What you are asked to do: Switch every "image" in the material below to "scan" and reproduce everything else without any change.
___ Task material
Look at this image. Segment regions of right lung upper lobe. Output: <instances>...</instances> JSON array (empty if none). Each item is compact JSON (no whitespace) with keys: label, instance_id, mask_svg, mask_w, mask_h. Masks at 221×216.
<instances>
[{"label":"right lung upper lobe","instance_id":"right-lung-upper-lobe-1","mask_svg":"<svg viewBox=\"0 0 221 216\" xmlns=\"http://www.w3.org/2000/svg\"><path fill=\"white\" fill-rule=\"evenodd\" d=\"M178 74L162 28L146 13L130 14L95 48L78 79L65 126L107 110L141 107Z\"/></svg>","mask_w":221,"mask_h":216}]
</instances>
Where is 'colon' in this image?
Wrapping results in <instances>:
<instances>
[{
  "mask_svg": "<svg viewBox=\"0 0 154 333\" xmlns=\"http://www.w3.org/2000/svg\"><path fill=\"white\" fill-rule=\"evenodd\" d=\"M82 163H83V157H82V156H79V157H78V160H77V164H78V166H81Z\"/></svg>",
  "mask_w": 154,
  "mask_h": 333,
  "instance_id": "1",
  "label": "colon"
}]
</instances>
______
Answer to the task:
Look at this scan. Segment regions of right lung upper lobe. Output: <instances>...</instances> JSON array (empty if none). Each item is compact JSON (no whitespace) with keys: label, instance_id, mask_svg, mask_w, mask_h. Masks at 221×216.
<instances>
[{"label":"right lung upper lobe","instance_id":"right-lung-upper-lobe-1","mask_svg":"<svg viewBox=\"0 0 221 216\" xmlns=\"http://www.w3.org/2000/svg\"><path fill=\"white\" fill-rule=\"evenodd\" d=\"M178 74L162 28L146 13L130 14L95 48L78 79L65 126L107 110L141 107Z\"/></svg>","mask_w":221,"mask_h":216}]
</instances>
Where is 'colon' in this scan?
Wrapping results in <instances>:
<instances>
[{
  "mask_svg": "<svg viewBox=\"0 0 154 333\" xmlns=\"http://www.w3.org/2000/svg\"><path fill=\"white\" fill-rule=\"evenodd\" d=\"M82 163H83V157H82V156H79V157H78V160H77V164H78V166H81Z\"/></svg>",
  "mask_w": 154,
  "mask_h": 333,
  "instance_id": "1",
  "label": "colon"
}]
</instances>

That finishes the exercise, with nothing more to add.